Even if you make the most amazing bets and decisions in the world, as a leader a huge part of your job is bringing your team along with you. This is especially critical when you are making decisions that personally impact your team or will lead to unfavorable news. For your initiatives to be successful, it all comes down to inspiration and implementation.

The data needs to be good enough to be believable… the message is what gets people to care. 

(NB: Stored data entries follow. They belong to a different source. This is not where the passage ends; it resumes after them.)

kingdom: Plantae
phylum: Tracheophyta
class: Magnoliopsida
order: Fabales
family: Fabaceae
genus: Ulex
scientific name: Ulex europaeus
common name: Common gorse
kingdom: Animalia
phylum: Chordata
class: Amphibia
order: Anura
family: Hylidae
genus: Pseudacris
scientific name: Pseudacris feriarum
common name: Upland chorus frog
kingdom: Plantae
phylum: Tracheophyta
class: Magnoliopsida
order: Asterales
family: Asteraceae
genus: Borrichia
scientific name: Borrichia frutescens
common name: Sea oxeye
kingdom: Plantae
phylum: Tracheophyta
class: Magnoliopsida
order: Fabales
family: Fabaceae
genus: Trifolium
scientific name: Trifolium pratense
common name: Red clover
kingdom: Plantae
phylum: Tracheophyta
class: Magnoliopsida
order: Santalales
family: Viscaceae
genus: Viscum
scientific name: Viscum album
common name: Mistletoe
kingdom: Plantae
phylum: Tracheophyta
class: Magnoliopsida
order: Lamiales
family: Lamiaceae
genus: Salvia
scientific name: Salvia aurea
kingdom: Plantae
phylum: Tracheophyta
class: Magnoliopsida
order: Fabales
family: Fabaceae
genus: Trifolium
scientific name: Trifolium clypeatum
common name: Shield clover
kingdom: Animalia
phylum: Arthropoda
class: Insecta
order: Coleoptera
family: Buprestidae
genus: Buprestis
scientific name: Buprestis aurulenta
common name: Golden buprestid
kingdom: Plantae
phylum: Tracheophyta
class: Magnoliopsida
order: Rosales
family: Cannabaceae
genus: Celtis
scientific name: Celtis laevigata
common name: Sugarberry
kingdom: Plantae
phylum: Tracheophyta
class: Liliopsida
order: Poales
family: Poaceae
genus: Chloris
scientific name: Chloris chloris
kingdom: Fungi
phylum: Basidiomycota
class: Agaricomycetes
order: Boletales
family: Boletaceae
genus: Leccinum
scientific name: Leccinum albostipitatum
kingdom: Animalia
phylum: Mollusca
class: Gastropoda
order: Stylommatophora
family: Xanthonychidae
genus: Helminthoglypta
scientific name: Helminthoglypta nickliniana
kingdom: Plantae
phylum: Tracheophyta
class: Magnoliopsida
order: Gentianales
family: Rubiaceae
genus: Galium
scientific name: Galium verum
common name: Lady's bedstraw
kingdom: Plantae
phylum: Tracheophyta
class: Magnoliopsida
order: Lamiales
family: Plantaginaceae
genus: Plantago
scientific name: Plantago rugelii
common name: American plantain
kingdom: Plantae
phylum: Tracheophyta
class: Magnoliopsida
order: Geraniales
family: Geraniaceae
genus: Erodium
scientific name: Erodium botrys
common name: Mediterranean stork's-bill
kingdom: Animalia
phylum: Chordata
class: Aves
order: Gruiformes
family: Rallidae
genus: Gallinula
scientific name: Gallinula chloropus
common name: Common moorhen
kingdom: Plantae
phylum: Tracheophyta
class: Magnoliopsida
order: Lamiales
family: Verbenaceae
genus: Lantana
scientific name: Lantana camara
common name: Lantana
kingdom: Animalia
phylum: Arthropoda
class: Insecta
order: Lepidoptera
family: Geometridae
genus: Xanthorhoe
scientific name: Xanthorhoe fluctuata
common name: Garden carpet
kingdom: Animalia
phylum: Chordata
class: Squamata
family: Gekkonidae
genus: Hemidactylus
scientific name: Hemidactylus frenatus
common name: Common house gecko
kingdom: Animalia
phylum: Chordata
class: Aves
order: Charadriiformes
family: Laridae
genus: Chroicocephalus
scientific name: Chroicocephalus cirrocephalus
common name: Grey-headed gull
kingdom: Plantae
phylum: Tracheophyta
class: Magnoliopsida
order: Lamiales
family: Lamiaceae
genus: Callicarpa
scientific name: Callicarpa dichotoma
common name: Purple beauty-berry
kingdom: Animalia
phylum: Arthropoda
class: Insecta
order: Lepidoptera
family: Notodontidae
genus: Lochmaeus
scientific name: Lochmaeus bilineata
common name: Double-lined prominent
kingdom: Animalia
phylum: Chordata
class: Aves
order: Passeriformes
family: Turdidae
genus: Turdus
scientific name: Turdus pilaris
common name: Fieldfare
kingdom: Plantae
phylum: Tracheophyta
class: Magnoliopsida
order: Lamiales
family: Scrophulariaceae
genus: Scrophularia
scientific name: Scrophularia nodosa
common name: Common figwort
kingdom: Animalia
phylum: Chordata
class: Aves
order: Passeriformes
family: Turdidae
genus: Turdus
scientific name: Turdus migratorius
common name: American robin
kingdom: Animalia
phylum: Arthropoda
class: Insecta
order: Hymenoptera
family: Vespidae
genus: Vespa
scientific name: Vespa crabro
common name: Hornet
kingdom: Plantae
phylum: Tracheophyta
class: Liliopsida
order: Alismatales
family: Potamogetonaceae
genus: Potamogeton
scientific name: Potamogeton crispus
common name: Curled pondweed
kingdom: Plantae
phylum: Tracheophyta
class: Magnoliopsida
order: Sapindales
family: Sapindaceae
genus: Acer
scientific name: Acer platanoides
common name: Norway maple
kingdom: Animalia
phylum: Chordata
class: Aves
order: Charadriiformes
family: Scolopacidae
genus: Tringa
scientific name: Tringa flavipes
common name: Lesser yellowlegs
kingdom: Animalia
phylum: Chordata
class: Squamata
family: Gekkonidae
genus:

When communicating your decision, you’ll need to appeal to your team’s analytical and emotional sides. As you consider your messaging, try and answer these questions:

  • Why should I trust you? Do you have my best interest at heart? – emotion
  • What was the rationale/thought process that led to this? – data
  • What’s in it for me? – data
  • Do I care enough about you/this to do something worse for me today but better for the org or team at large or in the future? – emotion

Decision-making is hard, can be exhausting over time (like when I get home from work and beg my husband to pleaaasssee just pick what we’re having for dinner so I don’t have to make another decision today), and exposes you to lots of opinions. But it’s exactly the kind of swift action and bravery that will make you successful as a leader and will help your organization thrive.

Hope to be right, prepare to be wrong, but either way, today is almost always better than tomorrow.